Protect accounts by requiring 2FA
Even if an employee unknowingly gives away their login credentials during a phishing attack, there is much less chance of anything bad happening if you have two-factor authentication (2FA) in place for system logins. With 2FA, not only does someone need the username and password; they will also need a special code that has been sent to the employee’s phone. Unless the attacker has access to the phone, they won’t be able to log in. As the code only works for a few minutes, hackers won’t have time to make many guesses – especially if your firewall is set up to block users that make too many login errors in a short space of time.
Defend against internal email phishing
A major phishing scam over recent years and one aimed at businesses is to send fake internal emails that purport to come from senior staff. These often include instructions to carry out activities that put the company at risk. Some have even instructed finance teams to transfer funds to scammers accounts.
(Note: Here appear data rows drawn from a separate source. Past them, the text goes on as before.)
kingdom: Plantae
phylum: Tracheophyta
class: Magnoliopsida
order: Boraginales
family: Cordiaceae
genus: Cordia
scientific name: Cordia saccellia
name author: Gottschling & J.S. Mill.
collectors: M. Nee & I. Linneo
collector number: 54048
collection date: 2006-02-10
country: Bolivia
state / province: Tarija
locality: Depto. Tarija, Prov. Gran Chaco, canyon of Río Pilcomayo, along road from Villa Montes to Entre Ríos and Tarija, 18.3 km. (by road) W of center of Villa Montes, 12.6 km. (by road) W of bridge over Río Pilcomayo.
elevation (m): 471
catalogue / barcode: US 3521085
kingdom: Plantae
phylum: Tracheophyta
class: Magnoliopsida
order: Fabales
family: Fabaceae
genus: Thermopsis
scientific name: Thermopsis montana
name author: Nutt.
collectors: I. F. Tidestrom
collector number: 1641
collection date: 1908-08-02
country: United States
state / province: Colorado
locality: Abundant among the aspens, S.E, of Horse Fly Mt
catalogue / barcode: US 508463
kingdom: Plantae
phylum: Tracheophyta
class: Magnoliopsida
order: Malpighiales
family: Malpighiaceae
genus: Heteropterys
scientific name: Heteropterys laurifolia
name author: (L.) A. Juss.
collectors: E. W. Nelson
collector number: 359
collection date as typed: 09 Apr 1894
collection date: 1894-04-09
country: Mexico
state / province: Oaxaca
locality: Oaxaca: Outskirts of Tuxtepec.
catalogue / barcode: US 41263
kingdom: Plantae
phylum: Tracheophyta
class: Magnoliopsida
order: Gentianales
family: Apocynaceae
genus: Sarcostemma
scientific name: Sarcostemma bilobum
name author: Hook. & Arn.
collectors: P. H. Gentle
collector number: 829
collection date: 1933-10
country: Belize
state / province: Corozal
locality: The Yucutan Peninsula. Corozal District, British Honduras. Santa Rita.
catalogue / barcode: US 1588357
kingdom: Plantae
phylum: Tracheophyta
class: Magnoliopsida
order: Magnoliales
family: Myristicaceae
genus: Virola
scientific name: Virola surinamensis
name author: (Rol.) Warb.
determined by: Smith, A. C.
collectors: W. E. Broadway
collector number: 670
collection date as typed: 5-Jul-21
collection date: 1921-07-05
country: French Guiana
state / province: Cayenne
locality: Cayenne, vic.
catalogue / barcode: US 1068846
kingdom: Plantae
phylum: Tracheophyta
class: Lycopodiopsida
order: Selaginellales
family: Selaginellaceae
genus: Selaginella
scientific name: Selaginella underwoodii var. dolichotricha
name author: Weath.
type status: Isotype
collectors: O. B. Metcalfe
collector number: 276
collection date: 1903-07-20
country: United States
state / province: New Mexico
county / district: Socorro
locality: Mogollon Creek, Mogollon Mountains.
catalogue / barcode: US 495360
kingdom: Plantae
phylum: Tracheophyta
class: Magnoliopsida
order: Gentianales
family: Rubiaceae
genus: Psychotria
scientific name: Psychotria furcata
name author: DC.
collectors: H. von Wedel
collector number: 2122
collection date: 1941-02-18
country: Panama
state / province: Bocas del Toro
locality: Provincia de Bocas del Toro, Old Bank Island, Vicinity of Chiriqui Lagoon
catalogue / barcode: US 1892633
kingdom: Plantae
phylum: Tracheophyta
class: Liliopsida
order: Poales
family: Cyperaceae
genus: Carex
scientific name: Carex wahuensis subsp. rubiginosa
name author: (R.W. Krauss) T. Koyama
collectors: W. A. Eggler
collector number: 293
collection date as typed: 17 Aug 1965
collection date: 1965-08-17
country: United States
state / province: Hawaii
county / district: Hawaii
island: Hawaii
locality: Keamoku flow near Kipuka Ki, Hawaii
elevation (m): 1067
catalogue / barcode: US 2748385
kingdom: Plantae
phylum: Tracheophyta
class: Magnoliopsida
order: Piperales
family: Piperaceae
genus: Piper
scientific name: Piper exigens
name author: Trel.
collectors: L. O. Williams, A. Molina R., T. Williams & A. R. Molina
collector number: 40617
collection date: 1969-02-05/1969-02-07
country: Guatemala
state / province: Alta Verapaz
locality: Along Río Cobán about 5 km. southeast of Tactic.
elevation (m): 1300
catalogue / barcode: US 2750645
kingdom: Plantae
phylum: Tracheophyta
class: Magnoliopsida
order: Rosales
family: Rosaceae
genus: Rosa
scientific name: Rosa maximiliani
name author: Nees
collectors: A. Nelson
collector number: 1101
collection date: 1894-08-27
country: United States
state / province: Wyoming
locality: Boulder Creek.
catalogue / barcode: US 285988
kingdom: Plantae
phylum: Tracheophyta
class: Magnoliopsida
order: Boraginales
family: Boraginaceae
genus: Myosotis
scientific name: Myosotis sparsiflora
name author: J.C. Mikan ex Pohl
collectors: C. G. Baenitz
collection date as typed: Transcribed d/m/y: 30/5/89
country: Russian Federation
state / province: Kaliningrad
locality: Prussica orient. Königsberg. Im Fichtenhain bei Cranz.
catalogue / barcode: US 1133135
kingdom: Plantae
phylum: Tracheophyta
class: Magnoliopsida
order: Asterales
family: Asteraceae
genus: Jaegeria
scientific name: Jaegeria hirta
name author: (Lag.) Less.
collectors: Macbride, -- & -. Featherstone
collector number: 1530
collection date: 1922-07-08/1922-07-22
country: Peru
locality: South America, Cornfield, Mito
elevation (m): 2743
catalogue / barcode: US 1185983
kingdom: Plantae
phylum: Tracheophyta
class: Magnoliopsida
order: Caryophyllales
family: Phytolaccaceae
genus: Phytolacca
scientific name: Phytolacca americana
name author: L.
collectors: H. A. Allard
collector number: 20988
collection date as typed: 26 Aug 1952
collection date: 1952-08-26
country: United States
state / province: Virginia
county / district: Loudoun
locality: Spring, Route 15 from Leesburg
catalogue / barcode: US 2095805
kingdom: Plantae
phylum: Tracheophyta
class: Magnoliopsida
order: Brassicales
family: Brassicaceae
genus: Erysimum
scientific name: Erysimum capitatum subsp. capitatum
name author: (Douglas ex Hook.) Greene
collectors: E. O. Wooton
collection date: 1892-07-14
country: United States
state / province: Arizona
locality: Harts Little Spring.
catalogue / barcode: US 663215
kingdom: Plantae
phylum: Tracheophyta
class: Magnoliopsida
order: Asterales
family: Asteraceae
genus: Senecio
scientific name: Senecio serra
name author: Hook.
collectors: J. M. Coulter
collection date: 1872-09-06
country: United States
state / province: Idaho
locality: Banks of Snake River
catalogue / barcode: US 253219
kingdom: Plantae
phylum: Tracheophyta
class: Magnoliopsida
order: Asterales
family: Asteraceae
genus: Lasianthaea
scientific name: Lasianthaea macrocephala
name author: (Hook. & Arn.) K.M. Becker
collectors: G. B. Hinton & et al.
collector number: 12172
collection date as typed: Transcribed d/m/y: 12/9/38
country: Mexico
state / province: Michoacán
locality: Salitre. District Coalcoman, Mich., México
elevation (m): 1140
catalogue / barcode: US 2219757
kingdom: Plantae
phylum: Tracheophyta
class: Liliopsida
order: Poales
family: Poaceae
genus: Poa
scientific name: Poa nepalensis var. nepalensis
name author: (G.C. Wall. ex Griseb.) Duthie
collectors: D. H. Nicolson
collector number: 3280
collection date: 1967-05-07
These risks can be avoided completely when a business makes use of email security certificates. Working in a similar way to SSL certificates, they authenticate that the sender of an email is genuine, whether that’s internal or external email, thus protecting employees, customers, suppliers and partners from phishing. They also encrypt email content so that it cannot be stolen.
With remote workers increasingly targeted by phishing attacks, it is vital that companies raise their level of protection. Hopefully, the suggestions discussed here can help you keep your remote workers more secure.